### Tasks:
**1.** In the passage on systemic sclerosis, in what percentage of patients is gastrointestinal involvement the presenting feature?
**2.** Write out everything in the passage on systemic sclerosis from "Rheumatologists should engage" down to "12% mortality rate.".

Rheumatologists should engage patients proactively and use questionnaires to assess gastrointestinal (GI) symptoms in patients with systemic sclerosis (SSc) to accelerate diagnosis and treatment.
GI involvement is the presenting feature in 10% of patients with SSc and can lead to malnourishment and intestinal failure, resulting in a 6% to 12% mortality rate.
Ankoor Shah, MD, director of the Duke Scleroderma Clinic within the Division of Rheumatology and Immunology, says the heterogeneous clinical presentation creates diagnostic challenges.

### Record extracts:
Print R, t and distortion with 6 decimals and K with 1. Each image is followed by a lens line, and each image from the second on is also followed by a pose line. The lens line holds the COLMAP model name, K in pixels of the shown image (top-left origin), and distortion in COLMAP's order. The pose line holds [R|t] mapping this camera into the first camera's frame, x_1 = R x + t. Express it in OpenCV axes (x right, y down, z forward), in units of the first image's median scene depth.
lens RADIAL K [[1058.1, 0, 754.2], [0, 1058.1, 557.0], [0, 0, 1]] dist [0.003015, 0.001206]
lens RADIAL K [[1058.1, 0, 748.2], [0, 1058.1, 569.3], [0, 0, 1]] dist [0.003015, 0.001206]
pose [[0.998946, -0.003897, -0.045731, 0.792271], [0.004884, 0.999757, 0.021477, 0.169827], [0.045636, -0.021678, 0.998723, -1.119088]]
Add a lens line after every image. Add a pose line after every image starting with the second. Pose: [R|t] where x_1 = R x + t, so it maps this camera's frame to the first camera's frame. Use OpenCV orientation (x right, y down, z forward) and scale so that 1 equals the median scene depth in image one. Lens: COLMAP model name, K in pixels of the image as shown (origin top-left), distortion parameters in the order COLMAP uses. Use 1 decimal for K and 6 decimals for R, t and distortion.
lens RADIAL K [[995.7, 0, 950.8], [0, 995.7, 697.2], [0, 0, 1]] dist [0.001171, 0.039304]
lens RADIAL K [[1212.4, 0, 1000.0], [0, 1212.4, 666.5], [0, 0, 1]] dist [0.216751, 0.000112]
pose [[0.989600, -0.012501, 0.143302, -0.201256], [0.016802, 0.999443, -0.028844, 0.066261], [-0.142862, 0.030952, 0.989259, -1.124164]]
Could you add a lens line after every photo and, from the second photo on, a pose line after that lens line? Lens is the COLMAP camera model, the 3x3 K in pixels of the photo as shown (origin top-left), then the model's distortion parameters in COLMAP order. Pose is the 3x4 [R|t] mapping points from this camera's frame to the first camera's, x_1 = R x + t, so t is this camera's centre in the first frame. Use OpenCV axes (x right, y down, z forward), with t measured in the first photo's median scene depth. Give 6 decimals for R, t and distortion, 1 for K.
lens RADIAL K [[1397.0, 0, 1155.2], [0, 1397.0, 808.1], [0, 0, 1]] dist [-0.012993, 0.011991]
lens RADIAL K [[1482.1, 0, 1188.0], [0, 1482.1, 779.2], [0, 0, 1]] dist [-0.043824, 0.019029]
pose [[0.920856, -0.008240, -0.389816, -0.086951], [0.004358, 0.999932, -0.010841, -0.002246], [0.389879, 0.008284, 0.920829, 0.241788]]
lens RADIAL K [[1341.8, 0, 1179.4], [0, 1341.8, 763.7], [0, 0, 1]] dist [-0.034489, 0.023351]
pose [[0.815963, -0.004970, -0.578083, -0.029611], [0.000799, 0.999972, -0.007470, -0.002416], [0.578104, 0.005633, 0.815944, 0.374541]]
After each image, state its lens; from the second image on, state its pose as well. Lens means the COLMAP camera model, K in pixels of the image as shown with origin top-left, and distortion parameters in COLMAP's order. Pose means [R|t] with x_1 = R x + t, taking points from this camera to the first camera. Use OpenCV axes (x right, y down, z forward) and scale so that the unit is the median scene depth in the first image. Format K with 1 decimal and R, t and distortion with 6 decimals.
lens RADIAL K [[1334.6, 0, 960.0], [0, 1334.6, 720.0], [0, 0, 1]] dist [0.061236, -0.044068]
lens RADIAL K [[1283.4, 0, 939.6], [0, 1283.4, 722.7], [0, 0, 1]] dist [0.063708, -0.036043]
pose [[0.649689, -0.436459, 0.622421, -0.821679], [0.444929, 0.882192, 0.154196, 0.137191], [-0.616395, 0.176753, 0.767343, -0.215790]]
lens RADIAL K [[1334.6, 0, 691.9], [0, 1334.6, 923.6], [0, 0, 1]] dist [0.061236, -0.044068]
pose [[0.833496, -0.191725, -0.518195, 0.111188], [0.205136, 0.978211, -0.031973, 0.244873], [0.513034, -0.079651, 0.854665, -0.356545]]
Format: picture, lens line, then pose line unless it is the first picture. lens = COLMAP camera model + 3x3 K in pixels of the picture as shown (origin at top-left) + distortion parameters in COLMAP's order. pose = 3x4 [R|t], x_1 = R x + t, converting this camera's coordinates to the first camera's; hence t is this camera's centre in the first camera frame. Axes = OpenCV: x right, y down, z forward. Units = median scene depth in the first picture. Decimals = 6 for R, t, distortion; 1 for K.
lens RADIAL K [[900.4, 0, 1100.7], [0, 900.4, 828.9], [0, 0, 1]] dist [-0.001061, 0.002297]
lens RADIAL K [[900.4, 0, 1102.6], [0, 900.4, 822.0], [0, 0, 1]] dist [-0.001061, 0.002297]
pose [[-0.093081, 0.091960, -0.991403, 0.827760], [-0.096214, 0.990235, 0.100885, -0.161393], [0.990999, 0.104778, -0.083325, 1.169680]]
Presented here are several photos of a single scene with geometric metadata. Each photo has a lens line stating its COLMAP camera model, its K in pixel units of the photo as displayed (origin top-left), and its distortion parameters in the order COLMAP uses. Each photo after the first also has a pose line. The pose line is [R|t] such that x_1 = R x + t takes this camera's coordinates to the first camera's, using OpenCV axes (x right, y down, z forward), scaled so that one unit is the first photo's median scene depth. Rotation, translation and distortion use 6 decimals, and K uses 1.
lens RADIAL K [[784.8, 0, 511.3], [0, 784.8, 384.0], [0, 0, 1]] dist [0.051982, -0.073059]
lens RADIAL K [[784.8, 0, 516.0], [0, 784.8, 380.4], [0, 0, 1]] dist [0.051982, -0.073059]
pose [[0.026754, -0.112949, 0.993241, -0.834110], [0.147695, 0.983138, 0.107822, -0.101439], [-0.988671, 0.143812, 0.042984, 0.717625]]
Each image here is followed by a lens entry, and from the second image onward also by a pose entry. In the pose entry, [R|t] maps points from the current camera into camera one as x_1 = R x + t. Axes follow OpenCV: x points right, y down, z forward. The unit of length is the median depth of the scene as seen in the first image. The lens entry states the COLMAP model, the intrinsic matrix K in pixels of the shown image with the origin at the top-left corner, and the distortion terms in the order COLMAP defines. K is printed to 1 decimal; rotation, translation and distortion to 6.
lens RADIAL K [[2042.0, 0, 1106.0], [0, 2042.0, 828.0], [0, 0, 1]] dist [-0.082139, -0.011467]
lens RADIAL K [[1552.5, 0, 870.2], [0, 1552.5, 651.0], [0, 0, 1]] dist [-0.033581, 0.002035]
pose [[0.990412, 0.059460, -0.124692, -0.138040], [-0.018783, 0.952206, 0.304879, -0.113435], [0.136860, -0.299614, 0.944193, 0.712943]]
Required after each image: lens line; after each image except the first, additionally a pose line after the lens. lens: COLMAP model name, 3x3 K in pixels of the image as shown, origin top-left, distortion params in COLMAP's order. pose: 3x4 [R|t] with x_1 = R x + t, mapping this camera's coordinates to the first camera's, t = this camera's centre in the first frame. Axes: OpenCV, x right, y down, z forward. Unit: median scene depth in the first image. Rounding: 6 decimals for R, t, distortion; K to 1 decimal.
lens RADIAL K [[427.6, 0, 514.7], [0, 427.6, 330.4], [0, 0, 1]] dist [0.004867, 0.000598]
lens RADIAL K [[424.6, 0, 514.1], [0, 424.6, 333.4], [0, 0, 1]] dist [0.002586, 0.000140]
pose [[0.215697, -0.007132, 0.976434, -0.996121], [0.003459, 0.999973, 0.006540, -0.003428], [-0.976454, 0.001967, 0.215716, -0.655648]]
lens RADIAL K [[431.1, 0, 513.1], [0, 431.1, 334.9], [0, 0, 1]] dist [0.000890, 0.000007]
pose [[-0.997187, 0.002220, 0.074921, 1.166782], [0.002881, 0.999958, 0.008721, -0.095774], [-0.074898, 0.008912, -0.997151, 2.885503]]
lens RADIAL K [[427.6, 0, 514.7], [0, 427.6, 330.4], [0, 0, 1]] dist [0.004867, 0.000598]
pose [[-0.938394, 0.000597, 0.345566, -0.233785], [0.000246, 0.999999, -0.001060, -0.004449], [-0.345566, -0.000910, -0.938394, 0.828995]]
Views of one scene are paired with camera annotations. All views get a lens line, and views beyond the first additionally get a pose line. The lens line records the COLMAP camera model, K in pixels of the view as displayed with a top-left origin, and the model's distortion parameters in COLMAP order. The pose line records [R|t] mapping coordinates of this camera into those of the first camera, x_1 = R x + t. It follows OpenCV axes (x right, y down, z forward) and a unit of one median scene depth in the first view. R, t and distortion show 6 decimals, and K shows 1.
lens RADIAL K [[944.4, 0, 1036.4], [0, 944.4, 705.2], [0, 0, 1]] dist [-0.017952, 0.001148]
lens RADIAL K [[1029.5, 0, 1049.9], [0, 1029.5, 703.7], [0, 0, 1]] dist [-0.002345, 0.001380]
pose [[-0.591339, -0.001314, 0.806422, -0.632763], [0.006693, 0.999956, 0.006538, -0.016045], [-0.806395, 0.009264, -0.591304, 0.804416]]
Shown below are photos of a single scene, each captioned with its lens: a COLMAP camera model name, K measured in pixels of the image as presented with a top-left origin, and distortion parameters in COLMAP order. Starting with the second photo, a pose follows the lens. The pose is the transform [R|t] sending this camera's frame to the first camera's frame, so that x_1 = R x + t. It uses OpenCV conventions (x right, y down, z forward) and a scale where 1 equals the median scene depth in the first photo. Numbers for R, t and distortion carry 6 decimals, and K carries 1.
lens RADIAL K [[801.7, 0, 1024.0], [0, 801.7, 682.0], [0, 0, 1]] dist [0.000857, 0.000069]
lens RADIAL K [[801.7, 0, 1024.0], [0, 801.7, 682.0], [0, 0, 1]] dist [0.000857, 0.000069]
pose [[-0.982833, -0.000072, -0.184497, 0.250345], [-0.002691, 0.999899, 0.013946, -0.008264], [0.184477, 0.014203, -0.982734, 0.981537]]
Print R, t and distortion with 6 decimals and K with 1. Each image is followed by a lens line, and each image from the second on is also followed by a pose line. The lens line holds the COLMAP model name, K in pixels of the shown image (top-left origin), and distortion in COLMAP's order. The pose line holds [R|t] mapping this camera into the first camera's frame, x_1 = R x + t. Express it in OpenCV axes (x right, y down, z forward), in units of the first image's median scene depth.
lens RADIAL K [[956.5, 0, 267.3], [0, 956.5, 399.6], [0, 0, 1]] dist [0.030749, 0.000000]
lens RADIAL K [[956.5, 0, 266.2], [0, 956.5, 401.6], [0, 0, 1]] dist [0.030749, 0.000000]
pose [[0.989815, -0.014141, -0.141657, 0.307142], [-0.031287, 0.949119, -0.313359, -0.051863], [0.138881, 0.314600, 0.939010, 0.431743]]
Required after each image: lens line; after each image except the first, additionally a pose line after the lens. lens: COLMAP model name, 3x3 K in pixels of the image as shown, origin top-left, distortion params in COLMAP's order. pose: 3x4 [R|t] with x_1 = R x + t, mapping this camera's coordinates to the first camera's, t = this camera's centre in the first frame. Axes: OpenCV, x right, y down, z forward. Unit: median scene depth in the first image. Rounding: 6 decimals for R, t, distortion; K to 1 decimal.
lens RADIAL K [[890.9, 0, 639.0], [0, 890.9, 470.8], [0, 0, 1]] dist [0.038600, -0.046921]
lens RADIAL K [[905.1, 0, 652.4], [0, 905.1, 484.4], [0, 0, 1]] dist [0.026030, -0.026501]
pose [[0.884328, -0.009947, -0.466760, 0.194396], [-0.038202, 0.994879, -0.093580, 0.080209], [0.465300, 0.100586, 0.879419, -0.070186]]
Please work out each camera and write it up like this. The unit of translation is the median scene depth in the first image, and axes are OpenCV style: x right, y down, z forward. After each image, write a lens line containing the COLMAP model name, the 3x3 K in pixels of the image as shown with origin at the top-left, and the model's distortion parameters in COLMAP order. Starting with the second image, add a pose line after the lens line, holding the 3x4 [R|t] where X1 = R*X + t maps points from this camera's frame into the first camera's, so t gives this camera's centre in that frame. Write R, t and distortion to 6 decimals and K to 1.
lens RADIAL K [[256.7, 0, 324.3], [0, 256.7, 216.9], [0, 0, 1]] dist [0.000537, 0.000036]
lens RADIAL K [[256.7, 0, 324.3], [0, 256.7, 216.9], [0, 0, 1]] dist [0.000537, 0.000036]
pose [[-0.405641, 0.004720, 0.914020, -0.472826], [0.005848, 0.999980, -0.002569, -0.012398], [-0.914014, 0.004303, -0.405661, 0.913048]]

### Replies:
**1.** 10%

**2.**
Rheumatologists should engage patients proactively and use questionnaires to assess gastrointestinal (GI) symptoms in patients with systemic sclerosis (SSc) to accelerate diagnosis and treatment.
GI involvement is the presenting feature in 10% of patients with SSc and can lead to malnourishment and intestinal failure, resulting in a 6% to 12% mortality rate.